§ **SUPPLIED MATERIAL**:
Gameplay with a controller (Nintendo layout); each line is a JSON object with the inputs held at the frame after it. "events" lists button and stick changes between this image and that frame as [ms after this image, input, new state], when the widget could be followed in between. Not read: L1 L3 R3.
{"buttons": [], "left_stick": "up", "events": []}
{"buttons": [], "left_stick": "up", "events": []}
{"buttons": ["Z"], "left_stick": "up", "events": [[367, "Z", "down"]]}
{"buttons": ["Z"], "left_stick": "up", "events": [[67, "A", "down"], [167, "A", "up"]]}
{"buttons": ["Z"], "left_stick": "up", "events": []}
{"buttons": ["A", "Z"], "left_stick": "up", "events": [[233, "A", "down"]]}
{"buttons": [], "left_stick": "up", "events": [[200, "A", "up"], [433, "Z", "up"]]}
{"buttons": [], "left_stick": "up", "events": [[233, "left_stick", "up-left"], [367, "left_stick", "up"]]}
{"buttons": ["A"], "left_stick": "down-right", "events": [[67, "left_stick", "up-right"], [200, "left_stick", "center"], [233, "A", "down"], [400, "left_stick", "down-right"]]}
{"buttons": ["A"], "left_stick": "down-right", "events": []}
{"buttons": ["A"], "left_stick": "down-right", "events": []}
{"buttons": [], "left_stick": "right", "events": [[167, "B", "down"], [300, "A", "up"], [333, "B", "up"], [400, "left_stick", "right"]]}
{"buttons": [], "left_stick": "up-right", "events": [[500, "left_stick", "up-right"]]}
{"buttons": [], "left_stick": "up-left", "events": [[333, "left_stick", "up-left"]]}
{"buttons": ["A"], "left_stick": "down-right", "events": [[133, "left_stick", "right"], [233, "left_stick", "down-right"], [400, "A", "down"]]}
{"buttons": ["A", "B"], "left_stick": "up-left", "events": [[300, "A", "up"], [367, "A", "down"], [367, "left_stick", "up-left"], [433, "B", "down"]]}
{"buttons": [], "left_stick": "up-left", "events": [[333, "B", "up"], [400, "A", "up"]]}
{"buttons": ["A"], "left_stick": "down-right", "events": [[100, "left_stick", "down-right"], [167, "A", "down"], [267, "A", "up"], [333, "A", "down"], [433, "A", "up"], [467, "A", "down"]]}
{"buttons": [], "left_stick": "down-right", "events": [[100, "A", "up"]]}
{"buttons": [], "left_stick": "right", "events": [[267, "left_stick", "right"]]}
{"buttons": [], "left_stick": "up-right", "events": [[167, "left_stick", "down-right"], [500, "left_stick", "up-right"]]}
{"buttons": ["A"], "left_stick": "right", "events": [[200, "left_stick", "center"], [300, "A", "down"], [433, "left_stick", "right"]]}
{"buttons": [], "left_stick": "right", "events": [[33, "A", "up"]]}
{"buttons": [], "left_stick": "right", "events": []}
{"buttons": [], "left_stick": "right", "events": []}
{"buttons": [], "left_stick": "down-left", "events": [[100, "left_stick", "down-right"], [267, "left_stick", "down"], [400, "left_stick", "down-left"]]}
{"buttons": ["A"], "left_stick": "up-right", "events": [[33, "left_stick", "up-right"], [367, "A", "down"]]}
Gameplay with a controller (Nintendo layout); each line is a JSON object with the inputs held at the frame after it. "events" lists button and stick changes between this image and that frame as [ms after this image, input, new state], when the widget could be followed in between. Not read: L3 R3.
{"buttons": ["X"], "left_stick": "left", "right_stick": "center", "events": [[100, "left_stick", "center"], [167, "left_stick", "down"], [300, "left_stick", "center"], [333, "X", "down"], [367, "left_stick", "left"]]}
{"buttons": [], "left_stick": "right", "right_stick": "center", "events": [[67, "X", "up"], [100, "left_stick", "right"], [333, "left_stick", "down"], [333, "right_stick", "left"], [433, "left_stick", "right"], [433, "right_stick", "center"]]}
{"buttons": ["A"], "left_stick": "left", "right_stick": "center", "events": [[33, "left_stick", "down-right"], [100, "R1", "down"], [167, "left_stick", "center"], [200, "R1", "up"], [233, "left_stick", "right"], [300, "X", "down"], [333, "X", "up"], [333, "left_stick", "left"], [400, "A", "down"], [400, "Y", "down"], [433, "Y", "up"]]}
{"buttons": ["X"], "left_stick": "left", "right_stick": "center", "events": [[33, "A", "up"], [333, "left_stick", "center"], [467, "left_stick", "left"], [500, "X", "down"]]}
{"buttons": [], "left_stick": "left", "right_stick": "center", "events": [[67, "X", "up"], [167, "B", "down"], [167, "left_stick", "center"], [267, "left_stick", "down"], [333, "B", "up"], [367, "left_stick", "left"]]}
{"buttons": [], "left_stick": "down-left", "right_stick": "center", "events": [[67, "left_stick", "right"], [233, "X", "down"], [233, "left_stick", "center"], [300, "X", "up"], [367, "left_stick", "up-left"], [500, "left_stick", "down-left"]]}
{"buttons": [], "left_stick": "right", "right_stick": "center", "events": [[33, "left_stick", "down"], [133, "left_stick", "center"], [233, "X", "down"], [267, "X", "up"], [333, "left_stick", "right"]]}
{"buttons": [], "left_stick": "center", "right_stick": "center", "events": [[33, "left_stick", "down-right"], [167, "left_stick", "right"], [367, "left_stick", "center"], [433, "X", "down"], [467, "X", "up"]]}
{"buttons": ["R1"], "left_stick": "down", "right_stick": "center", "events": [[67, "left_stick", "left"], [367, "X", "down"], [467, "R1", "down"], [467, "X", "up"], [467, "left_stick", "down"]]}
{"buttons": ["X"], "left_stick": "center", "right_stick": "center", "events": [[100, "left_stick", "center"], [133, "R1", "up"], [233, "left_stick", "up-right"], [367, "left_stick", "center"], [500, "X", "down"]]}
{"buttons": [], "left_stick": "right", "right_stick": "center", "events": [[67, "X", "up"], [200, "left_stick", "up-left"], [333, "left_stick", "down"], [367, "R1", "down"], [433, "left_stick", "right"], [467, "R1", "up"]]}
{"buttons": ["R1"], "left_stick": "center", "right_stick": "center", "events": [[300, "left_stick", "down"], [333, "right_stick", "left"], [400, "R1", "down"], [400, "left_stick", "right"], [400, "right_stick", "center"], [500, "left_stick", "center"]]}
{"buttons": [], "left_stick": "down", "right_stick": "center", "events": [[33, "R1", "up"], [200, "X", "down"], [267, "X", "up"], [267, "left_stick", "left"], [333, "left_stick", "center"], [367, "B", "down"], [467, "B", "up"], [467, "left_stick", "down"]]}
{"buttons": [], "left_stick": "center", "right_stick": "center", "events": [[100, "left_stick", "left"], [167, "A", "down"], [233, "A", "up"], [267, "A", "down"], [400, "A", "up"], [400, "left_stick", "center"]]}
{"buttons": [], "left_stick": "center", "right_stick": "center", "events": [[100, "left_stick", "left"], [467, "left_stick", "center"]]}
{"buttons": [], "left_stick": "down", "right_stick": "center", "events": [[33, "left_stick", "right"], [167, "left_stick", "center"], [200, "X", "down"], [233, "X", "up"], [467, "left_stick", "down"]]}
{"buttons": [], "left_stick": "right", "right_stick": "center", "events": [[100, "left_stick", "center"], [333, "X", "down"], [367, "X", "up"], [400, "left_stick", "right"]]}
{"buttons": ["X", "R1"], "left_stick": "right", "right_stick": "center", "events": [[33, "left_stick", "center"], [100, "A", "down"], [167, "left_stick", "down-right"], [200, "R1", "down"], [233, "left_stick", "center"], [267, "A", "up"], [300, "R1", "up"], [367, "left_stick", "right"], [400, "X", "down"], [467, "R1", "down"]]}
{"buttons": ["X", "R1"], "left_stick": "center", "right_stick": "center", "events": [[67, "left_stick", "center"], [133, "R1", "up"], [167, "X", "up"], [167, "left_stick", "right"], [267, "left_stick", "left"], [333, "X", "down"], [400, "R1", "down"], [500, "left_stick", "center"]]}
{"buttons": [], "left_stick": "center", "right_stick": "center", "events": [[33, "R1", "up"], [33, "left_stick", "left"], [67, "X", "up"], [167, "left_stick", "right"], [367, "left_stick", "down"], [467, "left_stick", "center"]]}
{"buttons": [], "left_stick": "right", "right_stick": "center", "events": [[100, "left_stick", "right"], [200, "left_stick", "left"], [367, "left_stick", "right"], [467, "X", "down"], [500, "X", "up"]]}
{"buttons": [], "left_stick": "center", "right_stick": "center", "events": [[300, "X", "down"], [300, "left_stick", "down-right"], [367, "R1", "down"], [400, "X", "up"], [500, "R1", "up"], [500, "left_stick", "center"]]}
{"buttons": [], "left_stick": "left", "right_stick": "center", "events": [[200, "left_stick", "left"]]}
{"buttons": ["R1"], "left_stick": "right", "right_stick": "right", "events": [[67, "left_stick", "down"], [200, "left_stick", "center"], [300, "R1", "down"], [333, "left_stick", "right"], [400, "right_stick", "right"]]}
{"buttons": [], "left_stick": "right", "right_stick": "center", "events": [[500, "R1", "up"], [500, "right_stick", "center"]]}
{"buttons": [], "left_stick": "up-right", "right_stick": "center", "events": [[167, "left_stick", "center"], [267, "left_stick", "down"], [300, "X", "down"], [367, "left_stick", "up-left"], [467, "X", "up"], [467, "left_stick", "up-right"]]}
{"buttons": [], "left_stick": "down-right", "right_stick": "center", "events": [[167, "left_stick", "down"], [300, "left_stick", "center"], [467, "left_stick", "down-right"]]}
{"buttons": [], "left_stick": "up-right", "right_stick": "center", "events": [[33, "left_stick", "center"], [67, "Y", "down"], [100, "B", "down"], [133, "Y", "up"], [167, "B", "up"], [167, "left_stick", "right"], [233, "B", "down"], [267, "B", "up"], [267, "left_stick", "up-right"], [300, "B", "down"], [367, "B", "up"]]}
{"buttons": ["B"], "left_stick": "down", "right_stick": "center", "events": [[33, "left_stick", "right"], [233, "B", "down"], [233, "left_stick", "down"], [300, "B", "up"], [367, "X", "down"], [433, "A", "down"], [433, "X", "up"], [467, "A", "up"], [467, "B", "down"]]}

§ **TASK OBJECTIVE**:
Going through the listing above, tally the lines that contain the word "with" and report the total alone.

§ **COMPLETED EXERCISE**:
2